On chaparde, on louvoie et on trafique beaucoup dans le dernier Iosseliani, bordélique et gracieux. On passe, sans toujours s’en rendre compte, d’un décor de cinéma qui ressemble à s’y méprendre à la réalité à une réalité qui a tout d’un terrain de jeu cinématographique. On se faufile comme des anguilles entre l’art et la vie, le passé et le présent, la Géorgie et la France, la famille et une équipe de tournage. On compose tant bien que mal avec la censure du régime communiste puis avec des producteurs français (qui ne valent pas mieux ?) imbattables dans l’art de mettre des bâtons dans les roues – parmi eux, Pierre Etaix, plutôt bien renseigné sur le sujet. On entre par une porte et on ressort par une fenêtre. On enjambe des obstacles, matériels et professionnels.
Qui, « on » ? Un jeune réalisateur géorgien prénommé Nicolas, double très probable du cinéaste, et nous, spectateurs immédiatement complices. La matrice sinueuse et aventureuse du film prend source dans l’enfance.
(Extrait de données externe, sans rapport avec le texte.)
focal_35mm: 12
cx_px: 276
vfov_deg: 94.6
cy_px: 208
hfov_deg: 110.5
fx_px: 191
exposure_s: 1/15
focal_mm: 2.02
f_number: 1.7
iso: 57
Le vol commis par Nico gamin, appareil photo en bandoulière, et ses deux amis, a tout l’air d’une scène primitive. La bande à part s’introduit dans une grotte qui fait office de lieu de culte et y pique des icônes. Ils échappent au maître des lieux au moyen d’un tour de passe-passe burlesque et s’en retournent comme ils étaient venus, passagers clandestins d’un train. L’image des trois gosses en tenues d’écoliers accrochés à l’échelle d’un wagon, portés par le mouvement de chenille lourd et lent du monstre de fer est l’une des plus belles scènes du film. On ne s’étonne pas vraiment de la voir ressurgir plus tard, comme la réminiscence d’un monde lointain et surtout d’un désir de cinéma qui constitue le beau, viscéral et douloureux souci du film. C’est sans doute cette nécessité de prolonger ce mouvement initial qui permet à Iosseliani d’échapper au conservatisme poétique dans lequel il a pu tomber certaines fois et de décoller véritablement.
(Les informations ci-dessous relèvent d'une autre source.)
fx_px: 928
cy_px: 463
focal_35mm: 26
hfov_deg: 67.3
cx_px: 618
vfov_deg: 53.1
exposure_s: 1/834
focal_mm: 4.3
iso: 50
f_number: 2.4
Si le cinéaste franchit les portes, déjà ouvertes, d’une séduisante contrée (celle très cinéphile de l’enfance de l’art et du cinéma comme entreprise de contrebande), il le fait ici comme il se doit : tel un artisan mais aussi tel un aventurier. De son enfance, Nico tire une leçon profitable, à savoir une liberté de mouvement et un goût de la fuite dont le cinéaste qu’il deviendra saura se souvenir pour insuffler de la vie dans ses films et composer tant bien que mal avec les contraintes politiques et économiques. Il y a quelque chose de très renoirien dans cette manière d’appréhender le monde et le cinéma en contournant leurs règles pour suivre son propre désir – Boudu sauvé des eaux est d’ailleurs clairement cité. Même si le découragement et l’aigreur gagnent au fil des déconvenues professionnelles, ils n’auront pas le dernier mot, et c’est là qu’est la belle réussite de Iosseliani, qui ne perd jamais de vue les rails vagabonds empruntés au début du film, comme si sa caméra y était à jamais vissée. Contrairement à ce qu’indique le titre, Chantrapas (du français « chantera pas ») est très musical et la mort – une sirène noire qui frétille de la queue – entraîne le réalisateur dans une nage qui semble libératrice. Plus que jamais ici, le cinéma apparaît comme un art de la contrariété, du paradoxe et de la résistance.